WHAT YOU ARE ASKED TO DO
Format the part of the data below that opens with the line containing "INSTALLED GENERATION" and runs to the end of the data as a numbered list, leaving out blank lines.

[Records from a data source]
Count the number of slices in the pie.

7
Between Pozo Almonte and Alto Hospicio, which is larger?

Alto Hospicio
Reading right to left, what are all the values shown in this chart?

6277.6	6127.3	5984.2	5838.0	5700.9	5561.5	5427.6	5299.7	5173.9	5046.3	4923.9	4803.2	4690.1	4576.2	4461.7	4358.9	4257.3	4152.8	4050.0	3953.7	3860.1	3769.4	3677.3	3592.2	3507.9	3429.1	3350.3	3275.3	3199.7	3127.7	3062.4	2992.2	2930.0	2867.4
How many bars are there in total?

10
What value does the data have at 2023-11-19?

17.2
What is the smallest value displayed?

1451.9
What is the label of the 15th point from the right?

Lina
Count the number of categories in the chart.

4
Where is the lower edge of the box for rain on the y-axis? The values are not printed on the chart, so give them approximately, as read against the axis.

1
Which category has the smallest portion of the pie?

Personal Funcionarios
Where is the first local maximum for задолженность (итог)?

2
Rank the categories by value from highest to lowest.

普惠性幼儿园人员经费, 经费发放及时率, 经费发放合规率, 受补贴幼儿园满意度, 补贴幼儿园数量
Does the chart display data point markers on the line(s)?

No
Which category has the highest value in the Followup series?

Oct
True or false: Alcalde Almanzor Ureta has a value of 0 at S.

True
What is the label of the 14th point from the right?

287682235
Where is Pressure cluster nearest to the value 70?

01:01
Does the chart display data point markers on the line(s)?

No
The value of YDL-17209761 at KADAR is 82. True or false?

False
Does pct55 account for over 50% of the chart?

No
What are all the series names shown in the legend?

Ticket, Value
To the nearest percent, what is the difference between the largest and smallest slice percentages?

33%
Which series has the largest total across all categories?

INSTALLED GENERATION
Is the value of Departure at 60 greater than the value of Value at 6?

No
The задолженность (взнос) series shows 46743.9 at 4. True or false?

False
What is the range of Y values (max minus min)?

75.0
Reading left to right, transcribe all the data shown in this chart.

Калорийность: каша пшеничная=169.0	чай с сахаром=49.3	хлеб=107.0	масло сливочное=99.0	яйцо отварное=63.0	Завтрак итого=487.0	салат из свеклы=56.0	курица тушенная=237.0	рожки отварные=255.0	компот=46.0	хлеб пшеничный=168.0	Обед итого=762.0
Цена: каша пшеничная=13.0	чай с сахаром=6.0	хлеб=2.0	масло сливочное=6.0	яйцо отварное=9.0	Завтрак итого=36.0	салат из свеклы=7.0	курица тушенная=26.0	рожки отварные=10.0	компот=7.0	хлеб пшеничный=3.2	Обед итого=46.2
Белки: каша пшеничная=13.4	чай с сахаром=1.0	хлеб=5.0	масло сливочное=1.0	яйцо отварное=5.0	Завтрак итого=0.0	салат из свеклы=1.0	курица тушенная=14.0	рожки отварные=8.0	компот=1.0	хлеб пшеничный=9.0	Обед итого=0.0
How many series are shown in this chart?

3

EXPECTED ANSWER
1. INSTALLED GENERATION
2. Is the value of Departure at 60 greater than the value of Value at 6?
3. No
4. The задолженность (взнос) series shows 46743.9 at 4. True or false?
5. False
6. What is the range of Y values (max minus min)?
7. 75.0
8. Reading left to right, transcribe all the data shown in this chart.
9. Калорийность: каша пшеничная=169.0	чай с сахаром=49.3	хлеб=107.0	масло сливочное=99.0	яйцо отварное=63.0	Завтрак итого=487.0	салат из свеклы=56.0	курица тушенная=237.0	рожки отварные=255.0	компот=46.0	хлеб пшеничный=168.0	Обед итого=762.0
10. Цена: каша пшеничная=13.0	чай с сахаром=6.0	хлеб=2.0	масло сливочное=6.0	яйцо отварное=9.0	Завтрак итого=36.0	салат из свеклы=7.0	курица тушенная=26.0	рожки отварные=10.0	компот=7.0	хлеб пшеничный=3.2	Обед итого=46.2
11. Белки: каша пшеничная=13.4	чай с сахаром=1.0	хлеб=5.0	масло сливочное=1.0	яйцо отварное=5.0	Завтрак итого=0.0	салат из свеклы=1.0	курица тушенная=14.0	рожки отварные=8.0	компот=1.0	хлеб пшеничный=9.0	Обед итого=0.0
12. How many series are shown in this chart?
13. 3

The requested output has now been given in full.